Woodsense: Spotlight on YellowheartComments (1)
This article is from Issue 51 of Woodcraft Magazine.
A Brazilian specialty wood that packs a real color punch
Technical consultant: Larry Osborn
It makes for occasional confusion, but in the world’s lumber trade yellowheart sometimes goes by different names. It can be called satina, pau amarello (Portuguese for yellow wood), Brazilian satinwood (which it is not, although it is in the same family as Ceylon and Indian satinwoods) and Brazilian boxwood. Wood dealers in the United States, though, seem to agree on yellowheart (Euxylophora paraensis) of the family Rutaceae that includes citrus trees such as orange, lemon, and lime.

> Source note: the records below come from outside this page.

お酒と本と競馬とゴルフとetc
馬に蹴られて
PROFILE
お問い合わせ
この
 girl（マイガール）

The popularity of yellowheart stems from its uniform, nonfading yellow color, which offers woodworkers a distinctive accent for their projects. That said, it can just as easily serve as the primary wood. And unlike the true satinwoods, it’s much less costly!
History in woodworking
Where it grows, yellowheart has been and still is employed for everything from boats to framing lumber to flooring, carvings, cabinets, furniture, and musical instruments (woodwinds). The fact that it’s available in sizeable widths and lengths helps explain its numerous applications.

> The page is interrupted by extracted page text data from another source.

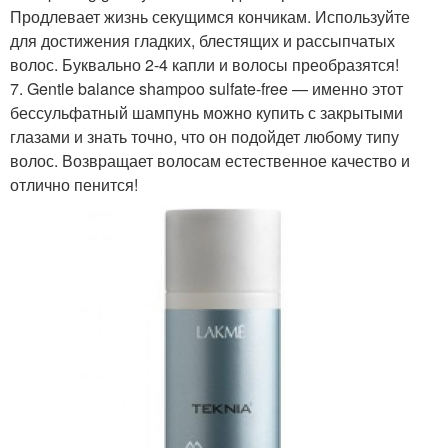
Продлевает жизнь секущимся кончикам. Используйте
для достижения гладких, блестящих и рассыпчатых
волос. Буквально 2-4 капли и волосы преобразятся!
7. Gentle balance shampoo sulfate-free — именно этот
бессульфатный шампунь можно купить с закрытыми
глазами и знать точно, что он подойдет любому типу
волос. Возвращает волосам естественное качество и
отлично пенится!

American woodworkers, however, principally use the colorful wood for dramatic inlay and small craft items, such as turned pens, bowls, and boxes. Recently, yellowheart has served as flooring material.
It’s a fact that…
Yellowheart is quite capable of making beautiful music when put to good use by instrument makers. Instruments where yellowheart has found a home include stave-construction snare drums, flutes, psalteries, and guitars. Guitar makers favor the wood for electric guitar bodies, acoustic guitar sides and back, as well as the neck.
Where the wood comes from
Although yellowheart is generally considered as a Brazilian hardwood, its actual range is limited to only a section of the country’s Eastern coastline south of the equator known as the State of Para. There yellowheart reaches heights of 130' with diameters of around 30". Because of its abundance and size, the tree has a significant economic impact on the local forest products industry. When it blooms, yellowheart becomes a tree of splendor with a profuse showing of creamy white flowers.
What you’ll pay
You’ll find yellowheart at specialty wood mills and suppliers, as well as online. For FAS boards in 4/4 thickness, widths to 10" and lengths to 12', expect to pay about $6 per board foot. Yellowheart pen blanks sell for less than $2 each. And thin stock (1⁄4" thick) sells for about $12 per square foot. Veneer is also available for marquetry and sells for $2 to $2.50 per square foot.

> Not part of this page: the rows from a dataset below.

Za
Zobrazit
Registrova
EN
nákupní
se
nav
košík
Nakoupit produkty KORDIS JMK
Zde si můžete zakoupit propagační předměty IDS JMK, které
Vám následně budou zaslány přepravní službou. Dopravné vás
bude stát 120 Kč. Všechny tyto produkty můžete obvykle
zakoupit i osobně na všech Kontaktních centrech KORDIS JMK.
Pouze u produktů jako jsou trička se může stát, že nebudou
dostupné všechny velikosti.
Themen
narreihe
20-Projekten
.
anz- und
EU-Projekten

How to select the best stock
Yellowheart is a heavy, hard, close-grained wood with straight, barely discernible grain, although some curly figured stock does occur. (Be aware that its interlocking grain may require special care in the workshop.) Quartersawn stock may display ribbon figure that could prove desirable for a tabletop or panel.
The wood’s color can vary. With lumber obtained from different trees of the same species you may find stock that ranges in color from yellow through light orange to red. For the best color match in a project, try to select boards from the same tree if possible.
Working yellowheart in the shop
This close-grained, fine-textured hardwood can be worked with hand or power tools, although its hardness will dull cutting edges. Planing and jointing yellowheart requires attention to grain direction in relation to the cutters as the wood has a slight tendency to tear out. Running the wood through the planer at an angle may prove beneficial. Curly yellowheart or ribbon figure requires taking very light passes. A drum sander may yield better results for final smoothing and thicknessing.
Take care when sanding yellowheart, progressing through successive grits until you arrive at desired smoothness. Due to its hardness, the wood will take a lustrous polish with fine abrasives. Caution is in order here. Yellowheart is classified as an irritant, meaning its dust can cause a skin rash if you have sensitivity, so always wear a dust mask and long sleeves when sanding, and wash thoroughly afterwards.
Don’t worry about gluing–all types of adhesives work because yellowheart has no natural oils. You will, though, have to predrill for screws. The wood carves and turns well.
Finally, yellowheart poses no problems in dying or staining (if you choose to do that), and final finishing. However, exposure to sunlight will darken it slightly, so a clear finish with ultraviolet protection may be warranted, depending on the project.